Full covariance matrix of input data
This example demonstrates three ways to provide information about uncertainty of input data (here, of an imaginary time fermionic Green’s function \(G(\tau)\)),
As estimated error bars \(\sigma(\tau)\);
As a full covariance matrix \(\hat\Sigma_{\tau\tau'}\) ;
As a full covariance matrix \(\hat\Sigma_{\tau\tau'}\) with all eigenvalues shifted up by a constant \(l^2\), where \(l\) is so called filtering level.
Perform analytic continuation
# Import HDFArchive, some TRIQS modules and NumPy
from h5 import HDFArchive
from triqs.gf import *
import triqs.utility.mpi as mpi
import numpy as np
# Import main SOM class and utility functions
from som import Som, fill_refreq, reconstruct
n_w = 801 # Number of energy slices for G(\omega)

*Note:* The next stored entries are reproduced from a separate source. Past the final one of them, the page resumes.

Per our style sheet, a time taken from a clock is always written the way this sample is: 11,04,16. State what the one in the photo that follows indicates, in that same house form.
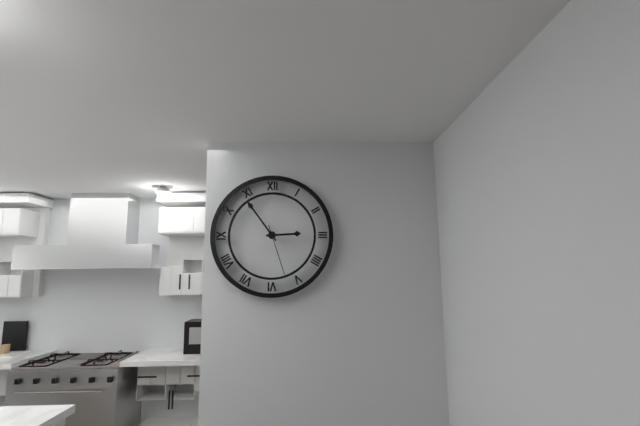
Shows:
2,54,27
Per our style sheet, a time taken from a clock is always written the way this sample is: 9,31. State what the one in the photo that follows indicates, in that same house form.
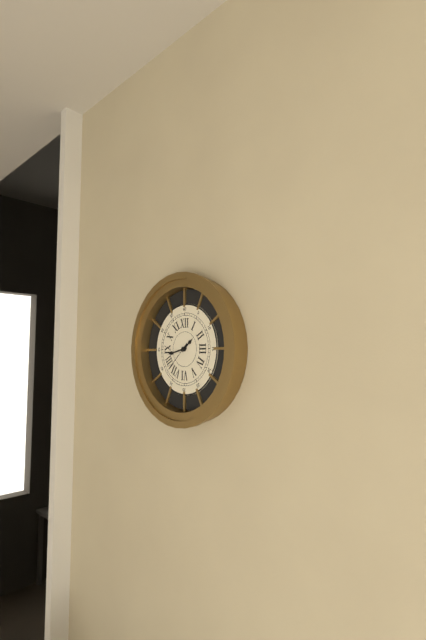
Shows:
1,43
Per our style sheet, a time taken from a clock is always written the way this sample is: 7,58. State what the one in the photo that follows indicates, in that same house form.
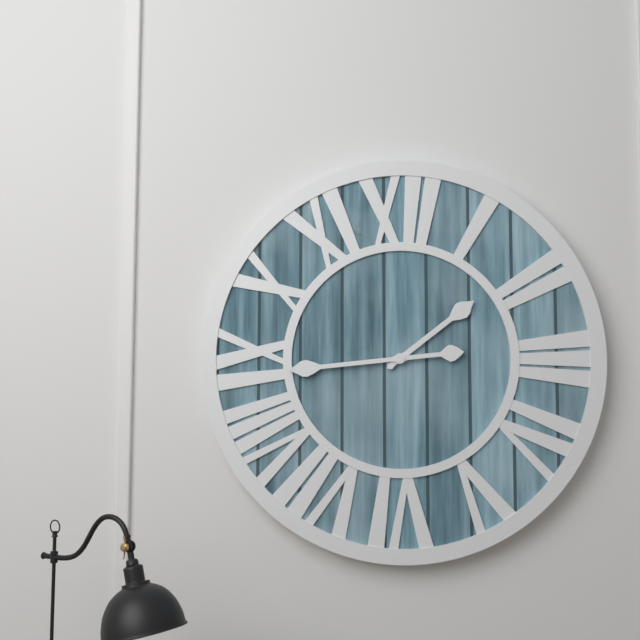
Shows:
1,44
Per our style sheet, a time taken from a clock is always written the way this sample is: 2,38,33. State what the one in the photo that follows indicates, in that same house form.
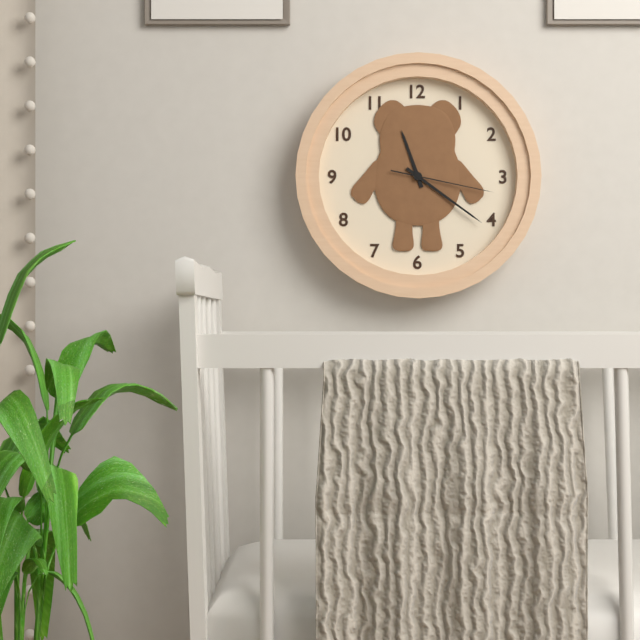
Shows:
11,21,17
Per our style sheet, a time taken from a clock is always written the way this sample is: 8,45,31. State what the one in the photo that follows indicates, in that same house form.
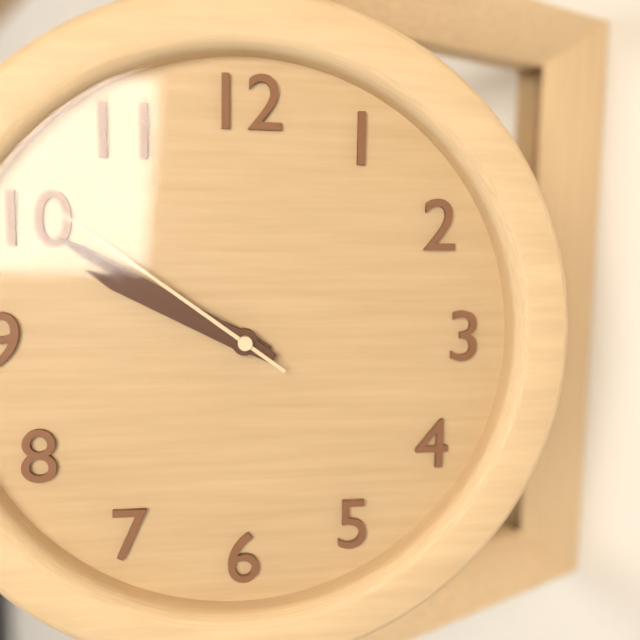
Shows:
9,50,51
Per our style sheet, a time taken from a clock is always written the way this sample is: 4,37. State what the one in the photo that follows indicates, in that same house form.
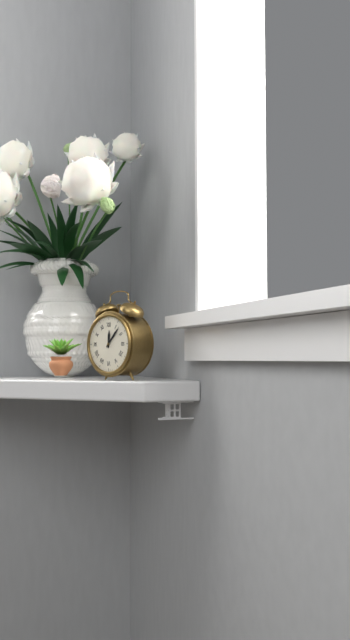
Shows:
12,07
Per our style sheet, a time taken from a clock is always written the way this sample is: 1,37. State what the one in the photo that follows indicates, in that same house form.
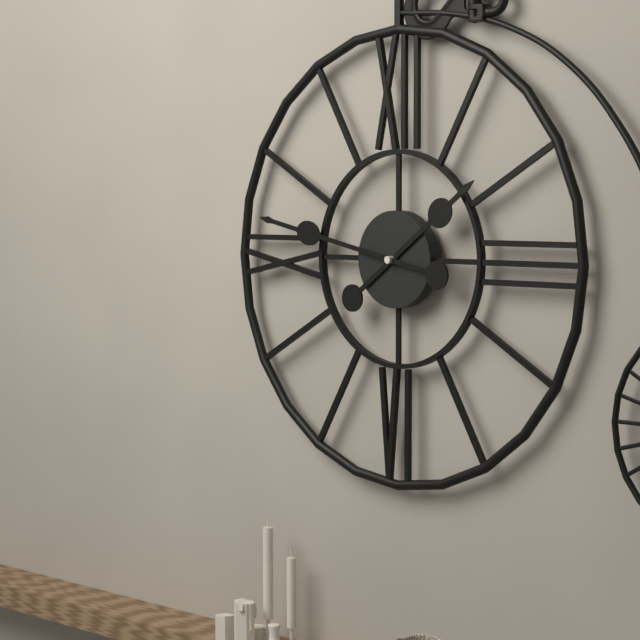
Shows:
1,47
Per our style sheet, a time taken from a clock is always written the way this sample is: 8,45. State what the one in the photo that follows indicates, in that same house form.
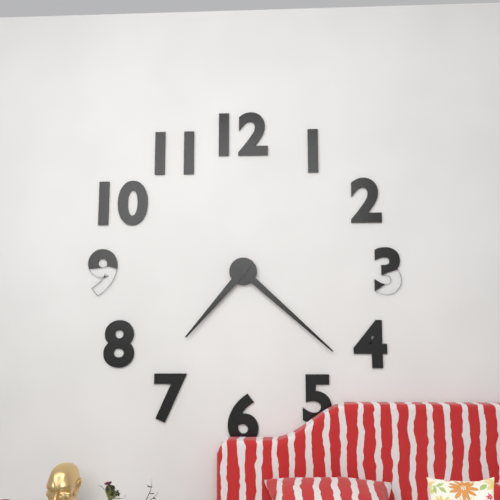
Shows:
7,22
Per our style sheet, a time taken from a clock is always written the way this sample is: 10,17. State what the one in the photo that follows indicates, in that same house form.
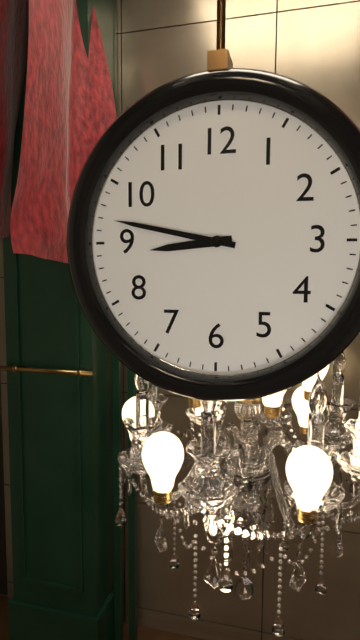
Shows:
8,47
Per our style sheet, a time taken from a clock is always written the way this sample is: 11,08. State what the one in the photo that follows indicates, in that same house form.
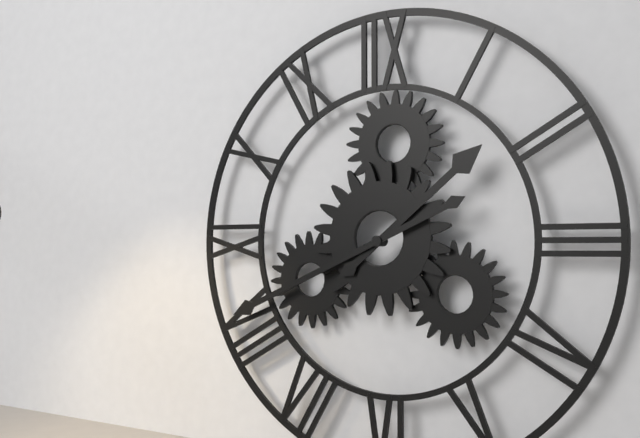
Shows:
1,41
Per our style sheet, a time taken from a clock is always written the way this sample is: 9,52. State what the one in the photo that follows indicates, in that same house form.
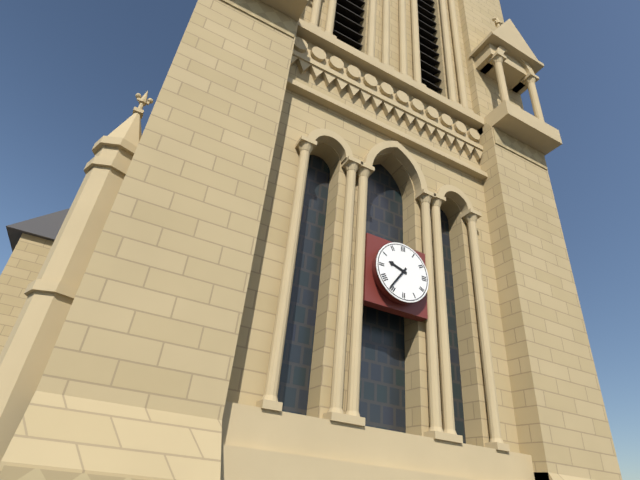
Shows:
9,36
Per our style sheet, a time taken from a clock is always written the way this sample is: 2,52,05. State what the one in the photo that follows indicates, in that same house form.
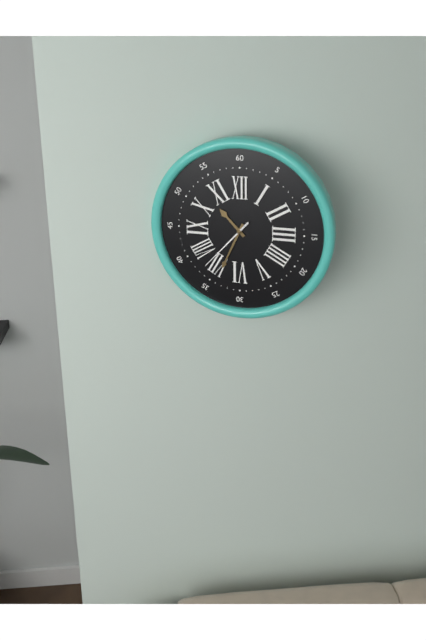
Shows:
10,34,37
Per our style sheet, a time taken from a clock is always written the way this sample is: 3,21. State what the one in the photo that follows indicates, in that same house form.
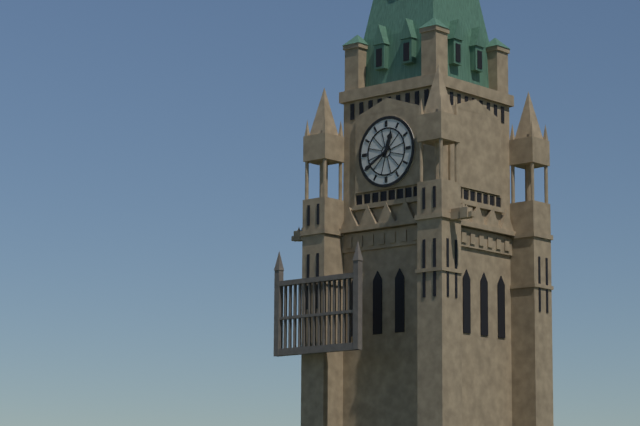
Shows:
12,40
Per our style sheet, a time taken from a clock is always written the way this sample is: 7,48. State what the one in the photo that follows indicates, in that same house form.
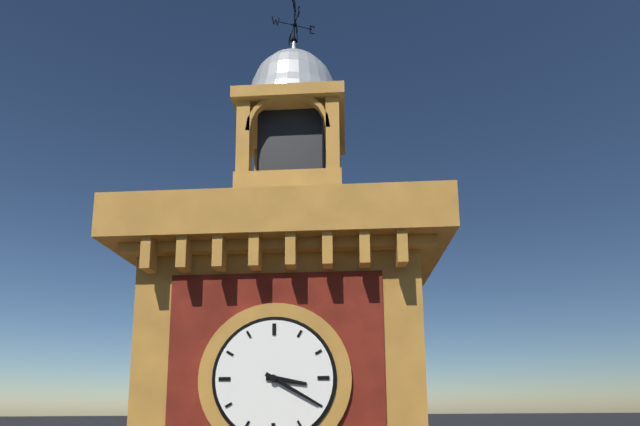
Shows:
3,20
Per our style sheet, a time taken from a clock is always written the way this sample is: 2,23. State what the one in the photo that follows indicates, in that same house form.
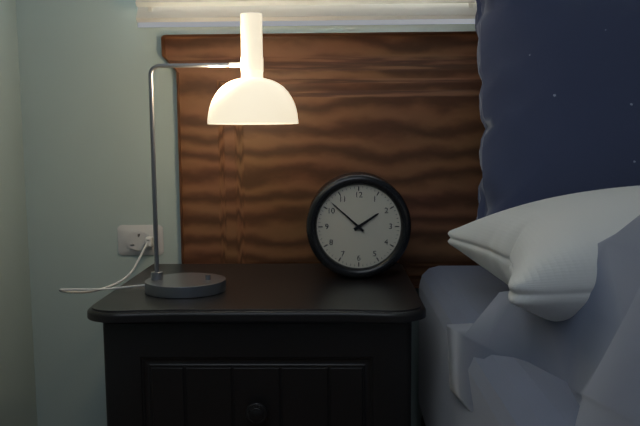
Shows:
1,52
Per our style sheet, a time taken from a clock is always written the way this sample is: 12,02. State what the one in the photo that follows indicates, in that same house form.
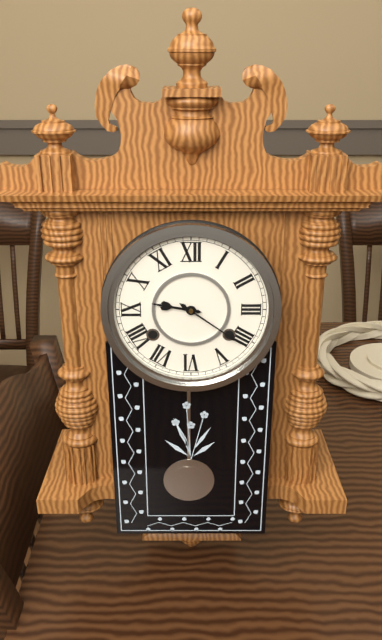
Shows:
9,21
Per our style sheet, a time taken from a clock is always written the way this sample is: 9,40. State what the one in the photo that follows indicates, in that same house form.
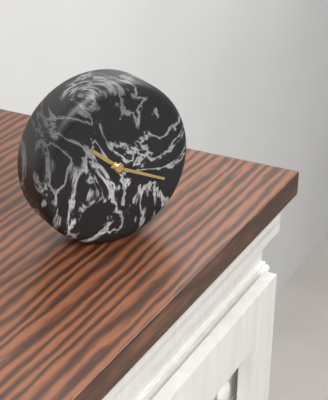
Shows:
10,19
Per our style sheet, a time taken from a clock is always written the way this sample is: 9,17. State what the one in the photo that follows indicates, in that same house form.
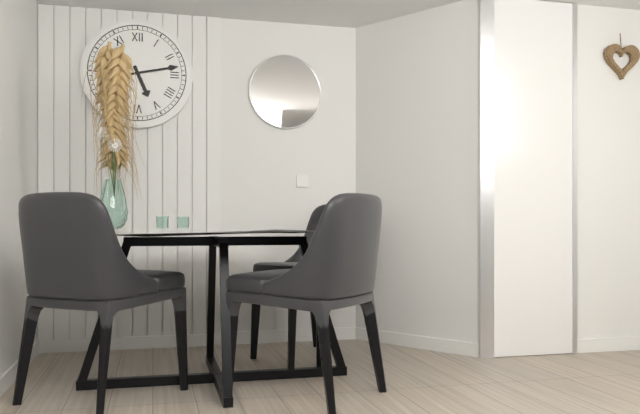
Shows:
5,13
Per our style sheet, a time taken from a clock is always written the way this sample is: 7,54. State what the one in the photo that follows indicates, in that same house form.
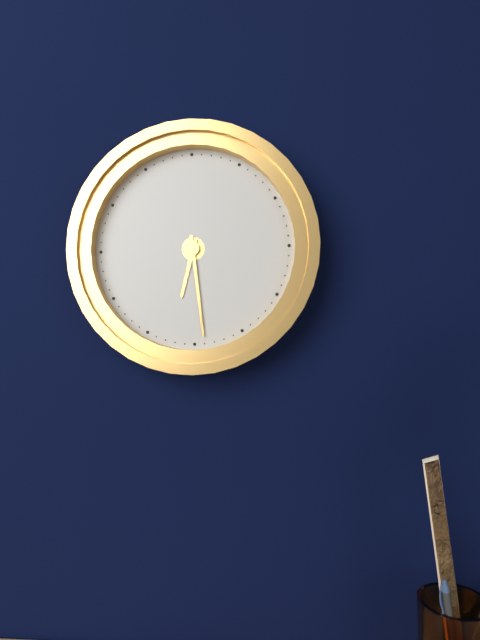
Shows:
6,29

energy_window = (-4.0, 4.0) # Energy window to search solutions in
# Parameters for Som.accumulate()
acc_params = {'energy_window': energy_window}
acc_params['verbosity'] = 2 # Verbosity level
acc_params['l'] = 1000 # Number of particular solutions to accumulate
acc_params['f'] = 100 # Number of global updates
acc_params['t'] = 50 # Number of local updates per global update
# Read G(\tau) from an archive.
g_tau = HDFArchive('input.h5', 'r')['g_tau']
n_tau = len(g_tau.mesh)
# Estimated error bars on all slices of 'g_tau'
sigma = 0.01
#
# Construct a Som object using the estimated error bars.
#
error_bars = g_tau.copy()
error_bars.data[:] = sigma
cont_eb = Som(g_tau, error_bars, kind="FermionGf")
#
# Construct a Som object using a full covariance matrix.
#
# Create a GF container for the covariance matrix.
# It is defined on an 'n_tau x n_tau' mesh and has a 1D target shape
# with each target element corresponding to one diagonal element of 'g_tau'.
cov_matrix = Gf(mesh=MeshProduct(g_tau.mesh, g_tau.mesh),
target_shape=(g_tau.target_shape[0],))
# Diagonal covariance matrix equivalent to using 'error_bars'
cov_matrix.data[:, :, 0] = (sigma ** 2) * np.eye(n_tau)
# Add slight correlations between adjacent \tau-slices
cov_matrix.data[:, :, 0] += np.diag(0.00005 * np.ones(n_tau-1), k=1)
cov_matrix.data[:, :, 0] += np.diag(0.00005 * np.ones(n_tau-1), k=-1)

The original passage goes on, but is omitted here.